1. In an intake system for internal combustion engines, said intake system including an intake pipe, fuel supply means for charging fuel into said intake pipe so as to form an air-fuel mixture, and intake manifold for distributing the air-fuel mixture into cylinders of said engine, and a throttling system incorporated in said intake pipe between said fuel supply means and said intake manifold for controlling the flow rate of the air-fuel mixture to be delivered to said intake manifold, said throttling system comprising:

a stationary valve body spaced apart from said fuel supply means by a predetermined distance in opposed relationship therewith and having a lower indented surface;

a movable hollow valve body containing therewithin said stationary valve body, and having a cone-shaped upper portion and an outer wall surface, a part of which is slidably closely engaged with an inner wall surface of said intake pipe, and an inner wall surface which cooperates with said lower indented surface of said stationary valve body to define a valve opening in communication with said intake pipe;

said movable hollow valve body being movable relative to said stationary valve body in an axial direction of the latter to vary a ratio of the opening area of said valve opening to the area of the entire outer circumferential wall surface of said stationary valve body dependent upon the displacement of said movable hollow valve body, thereby controlling an amount of the air-fuel mixture charged into the cylinders of the engine wherein a portion of said stationary valve body is disposed inside said cone-shaped upper portion of said movable hollow valve body.

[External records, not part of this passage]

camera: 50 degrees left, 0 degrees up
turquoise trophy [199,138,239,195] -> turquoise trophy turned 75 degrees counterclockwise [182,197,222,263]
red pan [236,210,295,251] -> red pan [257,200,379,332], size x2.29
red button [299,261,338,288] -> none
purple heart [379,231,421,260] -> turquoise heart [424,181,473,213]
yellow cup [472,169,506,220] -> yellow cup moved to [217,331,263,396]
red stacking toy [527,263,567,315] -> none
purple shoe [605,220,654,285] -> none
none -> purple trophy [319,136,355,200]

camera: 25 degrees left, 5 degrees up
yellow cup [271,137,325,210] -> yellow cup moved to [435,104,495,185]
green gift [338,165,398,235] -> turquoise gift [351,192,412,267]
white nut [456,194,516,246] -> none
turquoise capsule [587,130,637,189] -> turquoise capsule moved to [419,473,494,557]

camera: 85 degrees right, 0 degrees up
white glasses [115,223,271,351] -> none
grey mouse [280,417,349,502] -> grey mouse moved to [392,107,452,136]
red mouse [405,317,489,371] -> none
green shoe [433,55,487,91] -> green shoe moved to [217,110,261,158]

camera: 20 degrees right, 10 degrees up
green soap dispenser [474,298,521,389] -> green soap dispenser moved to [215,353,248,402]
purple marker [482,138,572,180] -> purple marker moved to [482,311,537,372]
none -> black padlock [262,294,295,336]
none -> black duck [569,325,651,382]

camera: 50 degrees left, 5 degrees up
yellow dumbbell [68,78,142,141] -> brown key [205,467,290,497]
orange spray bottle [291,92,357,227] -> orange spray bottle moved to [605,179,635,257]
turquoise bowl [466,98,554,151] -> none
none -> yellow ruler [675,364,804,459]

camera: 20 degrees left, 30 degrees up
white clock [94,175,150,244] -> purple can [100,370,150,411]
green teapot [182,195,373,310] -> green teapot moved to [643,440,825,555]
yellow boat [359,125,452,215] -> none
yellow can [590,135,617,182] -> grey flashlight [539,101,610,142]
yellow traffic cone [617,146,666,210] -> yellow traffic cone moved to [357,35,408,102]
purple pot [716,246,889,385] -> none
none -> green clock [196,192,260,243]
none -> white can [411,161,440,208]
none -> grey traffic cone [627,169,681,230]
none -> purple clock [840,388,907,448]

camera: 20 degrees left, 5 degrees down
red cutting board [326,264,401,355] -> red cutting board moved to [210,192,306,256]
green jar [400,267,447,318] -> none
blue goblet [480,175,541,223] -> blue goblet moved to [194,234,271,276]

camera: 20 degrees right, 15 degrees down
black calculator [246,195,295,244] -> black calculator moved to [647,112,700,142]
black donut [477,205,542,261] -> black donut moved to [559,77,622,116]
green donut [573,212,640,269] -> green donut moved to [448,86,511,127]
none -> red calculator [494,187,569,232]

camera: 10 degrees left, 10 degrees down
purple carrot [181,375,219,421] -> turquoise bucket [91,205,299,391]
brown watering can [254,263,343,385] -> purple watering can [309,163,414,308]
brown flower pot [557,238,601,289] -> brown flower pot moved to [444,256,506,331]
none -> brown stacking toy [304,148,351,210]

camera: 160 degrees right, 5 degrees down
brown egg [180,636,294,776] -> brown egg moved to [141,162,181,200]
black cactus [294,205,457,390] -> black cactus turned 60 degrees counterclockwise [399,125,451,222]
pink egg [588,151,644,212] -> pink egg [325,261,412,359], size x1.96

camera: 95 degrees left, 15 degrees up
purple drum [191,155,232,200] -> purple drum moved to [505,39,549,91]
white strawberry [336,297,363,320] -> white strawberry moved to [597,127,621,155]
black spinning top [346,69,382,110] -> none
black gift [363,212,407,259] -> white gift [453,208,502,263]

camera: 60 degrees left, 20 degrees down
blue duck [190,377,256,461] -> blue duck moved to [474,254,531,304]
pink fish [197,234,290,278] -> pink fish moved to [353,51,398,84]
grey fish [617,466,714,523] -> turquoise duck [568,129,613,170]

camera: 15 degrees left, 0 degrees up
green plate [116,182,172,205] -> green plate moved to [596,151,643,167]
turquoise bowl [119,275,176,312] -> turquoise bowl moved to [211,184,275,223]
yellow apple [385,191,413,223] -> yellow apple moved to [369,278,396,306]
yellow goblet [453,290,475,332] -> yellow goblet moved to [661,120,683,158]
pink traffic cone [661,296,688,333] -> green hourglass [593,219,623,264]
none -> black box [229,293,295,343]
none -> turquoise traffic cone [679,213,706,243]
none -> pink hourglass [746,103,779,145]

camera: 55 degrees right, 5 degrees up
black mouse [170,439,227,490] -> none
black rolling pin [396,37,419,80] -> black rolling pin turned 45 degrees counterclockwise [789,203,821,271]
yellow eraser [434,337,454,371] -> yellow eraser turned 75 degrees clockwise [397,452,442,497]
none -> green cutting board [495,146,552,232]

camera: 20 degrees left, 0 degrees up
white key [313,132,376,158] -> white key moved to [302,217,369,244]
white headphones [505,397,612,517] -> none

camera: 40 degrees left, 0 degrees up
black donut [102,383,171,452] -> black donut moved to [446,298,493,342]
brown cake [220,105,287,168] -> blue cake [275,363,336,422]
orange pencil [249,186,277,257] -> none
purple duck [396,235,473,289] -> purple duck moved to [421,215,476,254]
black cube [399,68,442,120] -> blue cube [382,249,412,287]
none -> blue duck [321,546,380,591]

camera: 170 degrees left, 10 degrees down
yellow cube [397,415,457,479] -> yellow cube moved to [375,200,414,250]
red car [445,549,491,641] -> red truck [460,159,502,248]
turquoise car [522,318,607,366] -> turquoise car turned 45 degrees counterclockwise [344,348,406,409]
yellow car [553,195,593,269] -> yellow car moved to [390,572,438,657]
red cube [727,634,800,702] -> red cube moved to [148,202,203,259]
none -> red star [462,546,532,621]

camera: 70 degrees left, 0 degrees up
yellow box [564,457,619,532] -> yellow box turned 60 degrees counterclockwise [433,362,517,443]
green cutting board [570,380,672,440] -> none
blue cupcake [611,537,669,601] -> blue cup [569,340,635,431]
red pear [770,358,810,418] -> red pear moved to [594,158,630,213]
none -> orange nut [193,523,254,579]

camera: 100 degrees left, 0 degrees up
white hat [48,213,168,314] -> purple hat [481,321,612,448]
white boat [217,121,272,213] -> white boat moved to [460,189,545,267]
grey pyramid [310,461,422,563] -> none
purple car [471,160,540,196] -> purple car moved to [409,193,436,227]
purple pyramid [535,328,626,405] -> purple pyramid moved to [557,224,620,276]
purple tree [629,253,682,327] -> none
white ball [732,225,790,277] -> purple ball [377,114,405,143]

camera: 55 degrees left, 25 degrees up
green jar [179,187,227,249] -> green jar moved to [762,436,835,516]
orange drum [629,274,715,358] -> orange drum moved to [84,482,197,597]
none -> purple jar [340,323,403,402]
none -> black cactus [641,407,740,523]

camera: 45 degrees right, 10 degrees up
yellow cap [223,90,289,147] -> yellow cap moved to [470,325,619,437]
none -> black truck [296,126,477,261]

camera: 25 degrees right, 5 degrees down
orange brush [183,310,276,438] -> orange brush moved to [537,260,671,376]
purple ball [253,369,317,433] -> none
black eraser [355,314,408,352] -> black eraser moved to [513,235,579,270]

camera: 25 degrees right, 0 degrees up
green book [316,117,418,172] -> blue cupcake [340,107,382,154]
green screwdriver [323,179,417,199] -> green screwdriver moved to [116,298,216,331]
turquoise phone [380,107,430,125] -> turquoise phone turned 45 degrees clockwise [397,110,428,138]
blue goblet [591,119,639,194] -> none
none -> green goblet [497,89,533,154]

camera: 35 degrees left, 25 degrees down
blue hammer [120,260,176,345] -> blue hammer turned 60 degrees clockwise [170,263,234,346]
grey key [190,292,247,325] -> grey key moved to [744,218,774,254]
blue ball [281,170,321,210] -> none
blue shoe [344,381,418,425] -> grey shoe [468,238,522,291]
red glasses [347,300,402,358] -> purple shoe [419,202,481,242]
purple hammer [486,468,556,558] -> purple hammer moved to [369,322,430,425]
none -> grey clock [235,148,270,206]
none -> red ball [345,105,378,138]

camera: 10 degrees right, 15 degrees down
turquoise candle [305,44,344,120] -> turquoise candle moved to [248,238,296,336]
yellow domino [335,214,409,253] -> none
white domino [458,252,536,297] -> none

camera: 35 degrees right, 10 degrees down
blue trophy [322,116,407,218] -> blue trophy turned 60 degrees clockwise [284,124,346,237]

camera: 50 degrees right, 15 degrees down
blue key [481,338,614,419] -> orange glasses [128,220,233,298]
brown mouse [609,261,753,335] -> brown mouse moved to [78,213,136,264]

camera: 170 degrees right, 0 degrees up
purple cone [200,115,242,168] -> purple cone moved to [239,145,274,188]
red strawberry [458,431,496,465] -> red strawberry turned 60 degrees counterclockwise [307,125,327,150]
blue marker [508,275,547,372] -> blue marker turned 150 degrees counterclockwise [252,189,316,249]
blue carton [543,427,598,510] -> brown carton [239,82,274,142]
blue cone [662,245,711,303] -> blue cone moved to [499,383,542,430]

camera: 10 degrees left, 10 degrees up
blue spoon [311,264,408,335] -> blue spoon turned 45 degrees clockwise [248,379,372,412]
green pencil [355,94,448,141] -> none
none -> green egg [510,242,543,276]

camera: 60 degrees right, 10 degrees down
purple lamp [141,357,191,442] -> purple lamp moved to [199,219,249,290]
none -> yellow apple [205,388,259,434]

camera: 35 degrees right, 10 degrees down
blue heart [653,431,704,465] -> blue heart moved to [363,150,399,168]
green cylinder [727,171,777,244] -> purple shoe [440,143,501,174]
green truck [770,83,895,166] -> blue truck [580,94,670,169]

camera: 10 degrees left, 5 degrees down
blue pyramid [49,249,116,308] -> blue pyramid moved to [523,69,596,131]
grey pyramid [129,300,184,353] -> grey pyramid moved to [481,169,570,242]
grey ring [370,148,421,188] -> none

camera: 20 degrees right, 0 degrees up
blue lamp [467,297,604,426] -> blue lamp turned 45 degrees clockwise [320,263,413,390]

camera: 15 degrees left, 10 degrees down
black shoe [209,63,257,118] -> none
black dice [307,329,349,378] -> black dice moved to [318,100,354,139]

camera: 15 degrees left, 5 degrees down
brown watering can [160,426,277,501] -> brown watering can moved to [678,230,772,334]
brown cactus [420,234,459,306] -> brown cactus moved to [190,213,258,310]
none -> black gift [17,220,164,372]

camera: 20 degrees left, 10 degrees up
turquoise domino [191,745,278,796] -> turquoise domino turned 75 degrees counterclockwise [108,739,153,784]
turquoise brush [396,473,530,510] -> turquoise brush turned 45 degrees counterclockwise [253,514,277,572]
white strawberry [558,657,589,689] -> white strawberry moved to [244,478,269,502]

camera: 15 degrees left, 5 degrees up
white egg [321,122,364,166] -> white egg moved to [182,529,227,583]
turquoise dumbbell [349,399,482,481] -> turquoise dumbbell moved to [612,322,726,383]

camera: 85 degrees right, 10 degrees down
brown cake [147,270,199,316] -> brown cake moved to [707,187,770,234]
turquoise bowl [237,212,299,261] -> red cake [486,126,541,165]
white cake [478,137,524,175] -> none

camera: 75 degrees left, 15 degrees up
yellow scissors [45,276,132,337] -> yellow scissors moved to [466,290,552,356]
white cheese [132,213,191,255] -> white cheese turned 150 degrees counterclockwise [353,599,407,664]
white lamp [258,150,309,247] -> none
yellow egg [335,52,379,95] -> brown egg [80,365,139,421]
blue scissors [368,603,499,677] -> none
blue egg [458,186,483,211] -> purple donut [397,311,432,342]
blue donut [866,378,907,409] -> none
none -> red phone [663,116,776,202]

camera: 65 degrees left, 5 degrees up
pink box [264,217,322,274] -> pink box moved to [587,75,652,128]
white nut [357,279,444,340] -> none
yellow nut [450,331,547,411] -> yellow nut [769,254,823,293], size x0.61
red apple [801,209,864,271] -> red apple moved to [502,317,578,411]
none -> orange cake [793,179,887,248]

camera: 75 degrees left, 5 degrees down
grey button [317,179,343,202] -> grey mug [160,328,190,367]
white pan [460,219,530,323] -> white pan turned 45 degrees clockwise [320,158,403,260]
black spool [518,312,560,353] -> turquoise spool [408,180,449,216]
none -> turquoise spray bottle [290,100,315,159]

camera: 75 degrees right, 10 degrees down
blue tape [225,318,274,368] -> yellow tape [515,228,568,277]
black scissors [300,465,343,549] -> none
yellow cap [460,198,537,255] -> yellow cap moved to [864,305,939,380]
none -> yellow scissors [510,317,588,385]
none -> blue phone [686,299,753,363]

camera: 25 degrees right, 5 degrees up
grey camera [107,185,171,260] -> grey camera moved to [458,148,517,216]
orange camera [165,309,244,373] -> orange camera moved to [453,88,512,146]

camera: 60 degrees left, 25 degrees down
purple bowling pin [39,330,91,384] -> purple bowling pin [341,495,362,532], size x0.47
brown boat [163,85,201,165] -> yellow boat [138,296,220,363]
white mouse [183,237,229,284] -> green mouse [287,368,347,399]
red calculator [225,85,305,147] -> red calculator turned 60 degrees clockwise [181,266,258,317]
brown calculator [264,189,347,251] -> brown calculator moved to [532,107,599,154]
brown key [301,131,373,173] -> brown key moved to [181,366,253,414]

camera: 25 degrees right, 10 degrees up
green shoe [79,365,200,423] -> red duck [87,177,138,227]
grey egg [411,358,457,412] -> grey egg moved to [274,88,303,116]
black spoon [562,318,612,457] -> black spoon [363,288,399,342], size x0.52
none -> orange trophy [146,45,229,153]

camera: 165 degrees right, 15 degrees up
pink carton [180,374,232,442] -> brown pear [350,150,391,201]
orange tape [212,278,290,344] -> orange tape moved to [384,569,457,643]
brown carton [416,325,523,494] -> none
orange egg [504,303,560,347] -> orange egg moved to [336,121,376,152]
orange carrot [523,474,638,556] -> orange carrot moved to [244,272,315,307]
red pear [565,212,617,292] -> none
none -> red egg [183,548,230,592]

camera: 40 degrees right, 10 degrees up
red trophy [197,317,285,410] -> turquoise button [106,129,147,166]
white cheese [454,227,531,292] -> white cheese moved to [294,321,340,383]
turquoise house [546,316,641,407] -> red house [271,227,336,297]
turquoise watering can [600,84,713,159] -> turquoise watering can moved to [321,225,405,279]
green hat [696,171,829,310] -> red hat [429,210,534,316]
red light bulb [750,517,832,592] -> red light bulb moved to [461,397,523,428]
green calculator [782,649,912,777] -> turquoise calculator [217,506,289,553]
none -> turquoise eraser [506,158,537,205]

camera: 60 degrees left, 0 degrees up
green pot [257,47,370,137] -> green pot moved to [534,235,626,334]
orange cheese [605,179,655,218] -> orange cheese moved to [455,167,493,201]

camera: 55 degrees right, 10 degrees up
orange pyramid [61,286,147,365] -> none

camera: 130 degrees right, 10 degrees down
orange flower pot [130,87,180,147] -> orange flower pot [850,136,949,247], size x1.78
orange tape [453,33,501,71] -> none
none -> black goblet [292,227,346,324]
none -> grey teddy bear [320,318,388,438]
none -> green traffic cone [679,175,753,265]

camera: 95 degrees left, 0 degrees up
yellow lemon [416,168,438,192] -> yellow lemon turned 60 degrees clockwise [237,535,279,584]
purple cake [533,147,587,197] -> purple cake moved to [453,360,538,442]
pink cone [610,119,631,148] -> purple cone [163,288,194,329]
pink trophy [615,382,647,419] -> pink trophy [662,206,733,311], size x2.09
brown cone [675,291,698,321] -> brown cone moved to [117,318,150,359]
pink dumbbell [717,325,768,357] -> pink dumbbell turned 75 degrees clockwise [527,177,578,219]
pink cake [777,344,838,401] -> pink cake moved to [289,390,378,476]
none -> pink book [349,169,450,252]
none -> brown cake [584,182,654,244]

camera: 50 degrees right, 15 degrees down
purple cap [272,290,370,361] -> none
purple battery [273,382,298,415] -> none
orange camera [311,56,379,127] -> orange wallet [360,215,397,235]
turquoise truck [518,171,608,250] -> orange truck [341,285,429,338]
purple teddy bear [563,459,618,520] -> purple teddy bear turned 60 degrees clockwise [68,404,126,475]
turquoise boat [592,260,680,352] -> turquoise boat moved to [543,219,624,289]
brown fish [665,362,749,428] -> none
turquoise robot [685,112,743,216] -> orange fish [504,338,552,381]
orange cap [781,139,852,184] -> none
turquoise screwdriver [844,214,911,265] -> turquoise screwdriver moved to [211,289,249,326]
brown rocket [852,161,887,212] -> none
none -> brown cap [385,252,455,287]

2. An intake system as set forth in claim 1, further comprising a plurality of springs for imparting an axial force to said movable hollow body.

3. An intake system as set forth in claim 1, further comprising rod members for supporting said stationary valve body.

4. An intake system as set forth in claim 1 wherein said intake manifold comprises a substantially ring-shaped projection at the portion thereof where the flow of air-fuel mixture makes a turn.

5. An intake system as set forth in claim 1, further comprising guide means disposed at the outer wall of said movable hollow valve body for guiding axial movement of said movable hollow valve body.

6. An intake system as set forth in claim 1 wherein said stationary body comprises a tapered surface and an outer cylindrical-shaped peripheral wall which slidably fits said inner wall surface of said movable hollow valve body.

7. An intake system as set forth in claim 6 wherein said outer peripheral wall of said stationary valve body is tooth-shaped at its edge portion.

8. An intake system as set forth in claim 1, wherein said stationary valve body has a top surface space apart from said fuel supply means so that fuel from said fuel supply means impinges against said top surface and diverges outwardly to the edge of said top surface whereby fuel is atomized by air as said fuel leaves said top surface.

9. An intake system as set forth in claim 8 wherein the surface of said stationary valve body opposing said fuel supply means is flat.

10. An intake system as set forth in claim 1 wherein said movable hollow valve body has a tapered inclined surface, and said stationary valve body has an outer circumferential wall, of which axial length varies angularly to vary a ratio of the opening area of said valve opening defined by said tapered inclined surface of the movable hollow valve body and said outer circumferential wall of the stationary valve body to a surface area of the outer circumferential wall of the stationary valve body dependent upon the displacement of the movable hollow valve body.

11. An intake system as set forth in claim 1 wherein the lower edge of the outer circumferential wall of the stationary valve body is toothed.

12. An intake system as set forth in claim 11 wherein said teeth at the lower edge of the stationary valve body are sinusoidal-waved.

13. An intake system as set forth in claim 1, 10, 11 or 12 wherein said fuel supply means is a fuel injection valve.

14. An intake system as in claim 1, 10 or 11 wherein said stationary valve body includes a cone-shaped upper portion, said stationary valve body being disposed inside said cone-shaped upper portion of said movable hollow valve body.